Forty-one patients had a total of 48 subcostal pump exchanges. Indications for device exchange included device thrombosis (n = 31, 76%), driveline infection (n = 2, 5%) and driveline injury (n = 8, 19%). All of the procedures were successful, and there were no in-hospital deaths. A Kaplan-Meier survival curve showed 30-day and 1-year survival rates after subcostal exchange of 100% and 94.6%, respectively. However, 10 (25%) patients had left ventricular assist device-related infections following subcostal exchange that included 7 pump pocket infections and 3 driveline infections. Freedom from left ventricular assist device-related infection at 1 year after subcostal exchange was 79.3%. Thirteen (32%) patients had device malfunction due to pump thrombosis that required a 2nd device exchange. Seven patients had recurrent thrombosis. Three (7%) patients had a stroke. Freedom from device thrombosis and from a stroke event at 1 year was 74.4%.

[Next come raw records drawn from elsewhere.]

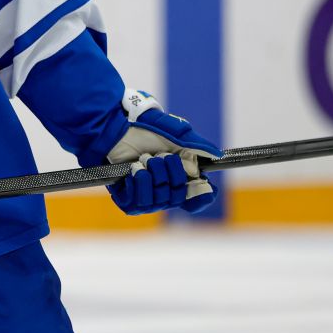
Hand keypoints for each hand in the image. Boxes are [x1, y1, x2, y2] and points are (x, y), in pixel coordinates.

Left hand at [106, 90, 222, 215]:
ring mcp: (146, 197)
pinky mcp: (127, 200)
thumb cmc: (144, 129)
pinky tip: (134, 170)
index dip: (201, 196)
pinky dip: (139, 184)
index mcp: (178, 176)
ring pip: (160, 201)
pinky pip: (139, 204)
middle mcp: (164, 190)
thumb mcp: (176, 133)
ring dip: (153, 177)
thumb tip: (218, 155)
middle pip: (179, 197)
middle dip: (171, 174)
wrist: (115, 128)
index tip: (205, 187)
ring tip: (143, 160)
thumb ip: (198, 145)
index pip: (196, 198)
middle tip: (159, 157)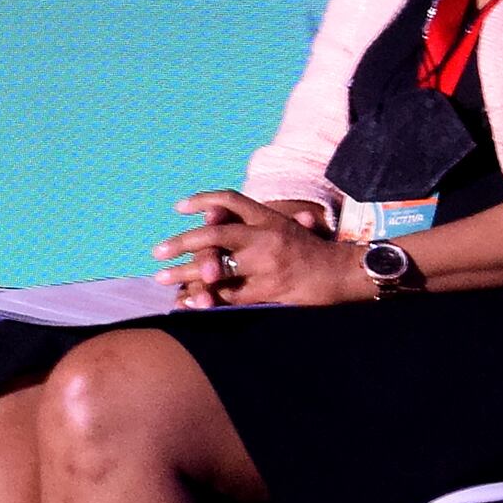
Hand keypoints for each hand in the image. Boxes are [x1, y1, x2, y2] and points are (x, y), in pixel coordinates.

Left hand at [159, 188, 355, 308]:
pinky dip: (207, 299)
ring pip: (217, 268)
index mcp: (269, 218)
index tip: (179, 208)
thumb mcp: (291, 228)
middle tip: (158, 252)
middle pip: (215, 233)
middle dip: (182, 243)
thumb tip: (215, 216)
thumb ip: (260, 223)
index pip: (231, 200)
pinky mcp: (269, 289)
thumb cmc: (317, 253)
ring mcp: (266, 263)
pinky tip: (189, 301)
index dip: (203, 201)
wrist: (345, 275)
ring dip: (186, 274)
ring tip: (163, 279)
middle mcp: (265, 235)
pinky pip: (230, 295)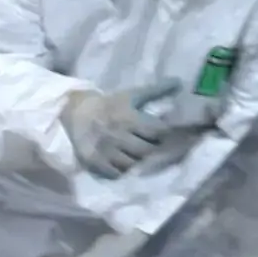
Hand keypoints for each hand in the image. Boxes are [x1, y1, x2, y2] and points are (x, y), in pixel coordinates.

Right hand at [63, 79, 181, 179]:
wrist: (78, 112)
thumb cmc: (111, 104)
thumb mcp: (133, 95)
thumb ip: (157, 90)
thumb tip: (179, 82)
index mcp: (128, 117)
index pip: (156, 131)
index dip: (166, 135)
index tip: (170, 135)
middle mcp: (117, 135)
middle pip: (145, 150)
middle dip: (155, 150)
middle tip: (158, 148)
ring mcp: (104, 151)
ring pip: (131, 164)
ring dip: (140, 162)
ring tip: (143, 157)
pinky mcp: (93, 162)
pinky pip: (114, 174)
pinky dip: (123, 171)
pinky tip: (127, 165)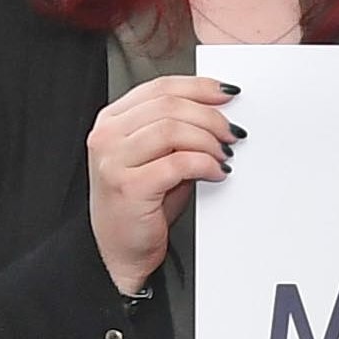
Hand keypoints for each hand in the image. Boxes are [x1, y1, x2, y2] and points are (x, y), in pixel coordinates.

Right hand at [87, 72, 238, 292]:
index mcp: (111, 121)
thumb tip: (218, 113)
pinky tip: (216, 172)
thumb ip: (177, 131)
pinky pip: (178, 163)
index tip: (226, 94)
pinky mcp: (129, 187)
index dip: (199, 87)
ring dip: (208, 140)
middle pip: (168, 105)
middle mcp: (107, 136)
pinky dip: (205, 164)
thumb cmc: (139, 206)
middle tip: (232, 132)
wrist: (118, 251)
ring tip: (224, 154)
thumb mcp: (156, 158)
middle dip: (210, 116)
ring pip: (173, 129)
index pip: (159, 88)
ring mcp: (114, 161)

Subcostal pump exchange can be safely performed. However, there is a substantial risk of infection and recurrent thrombosis. Careful follow-up for late complications is mandatory.
先前的研究表明,HeartMate II 左心室辅助装置的肋缘下交换对于设备故障很有用。然而,长期数据仍然有限。
2004 年 3 月至 2017 年 7 月,在我们的机构中,568 例接受 HeartMate II 植入的患者中有 41 例通过肋缘下切口进行了设备交换。我们总结了早期和晚期的结果。
41 例患者总共进行了 48 次肋缘下泵交换。设备交换的指征包括设备血栓形成(n=31,76%)、驱动线感染(n=2,5%)和驱动线损伤(n=8,19%)。所有手术均成功,无院内死亡。Kaplan-Meier 生存曲线显示肋缘下交换后 30 天和 1 年的生存率分别为 100%和 94.6%。然而,10 例(25%)患者在肋缘下交换后出现与左心室辅助装置相关的感染,包括 7 例泵袋感染和 3 例驱动线感染。肋缘下交换后 1 年无左心室辅助装置相关感染的生存率为 79.3%。13 例(32%)患者因泵血栓形成导致设备故障,需要进行第 2 次设备交换。7 例患者再次发生血栓形成。3 例(7%)患者发生卒中。肋缘下交换后 1 年无设备血栓形成和卒中事件的生存率为 74.4%。
肋缘下泵交换可以安全进行。然而,感染和复发性血栓形成的风险很大。必须对晚期并发症进行仔细随访。